#### Prompt
Copy exactly the lines of the data below that run from the line holding "Picture 1: EM" through the line holding "Picture 2: 7.2", both ends included.

#### Data

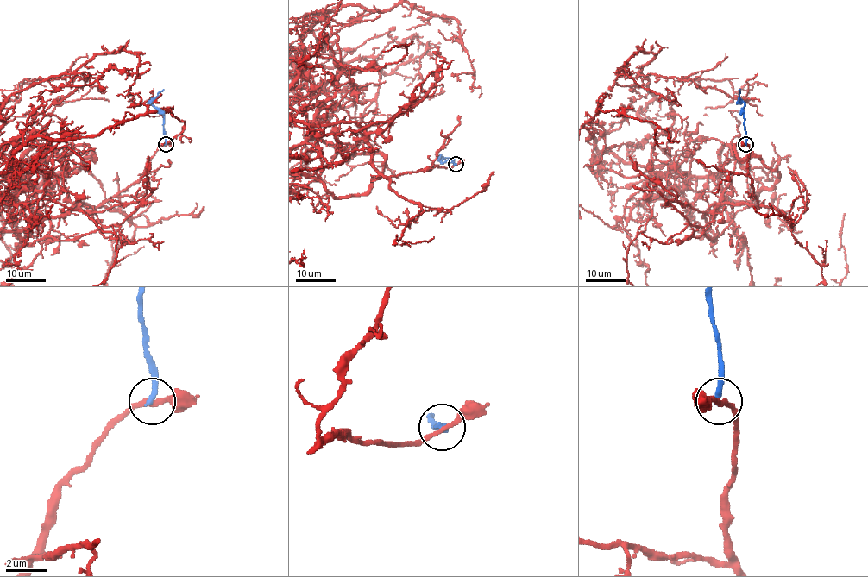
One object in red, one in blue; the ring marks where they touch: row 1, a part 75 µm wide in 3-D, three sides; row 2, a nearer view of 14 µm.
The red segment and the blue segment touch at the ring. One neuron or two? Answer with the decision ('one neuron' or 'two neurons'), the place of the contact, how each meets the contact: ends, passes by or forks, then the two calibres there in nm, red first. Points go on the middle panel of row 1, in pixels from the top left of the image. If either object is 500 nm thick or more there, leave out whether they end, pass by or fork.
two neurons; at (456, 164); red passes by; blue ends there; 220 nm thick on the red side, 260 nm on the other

--

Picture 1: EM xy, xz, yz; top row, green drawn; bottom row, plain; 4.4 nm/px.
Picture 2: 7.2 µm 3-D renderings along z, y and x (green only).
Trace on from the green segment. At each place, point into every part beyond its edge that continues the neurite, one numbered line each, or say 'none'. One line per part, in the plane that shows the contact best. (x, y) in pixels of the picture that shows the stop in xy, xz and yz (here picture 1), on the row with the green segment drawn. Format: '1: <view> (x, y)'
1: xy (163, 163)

#### Final answer
Picture 1: EM xy, xz, yz; top row, green drawn; bottom row, plain; 4.4 nm/px.
Picture 2: 7.2 µm 3-D renderings along z, y and x (green only).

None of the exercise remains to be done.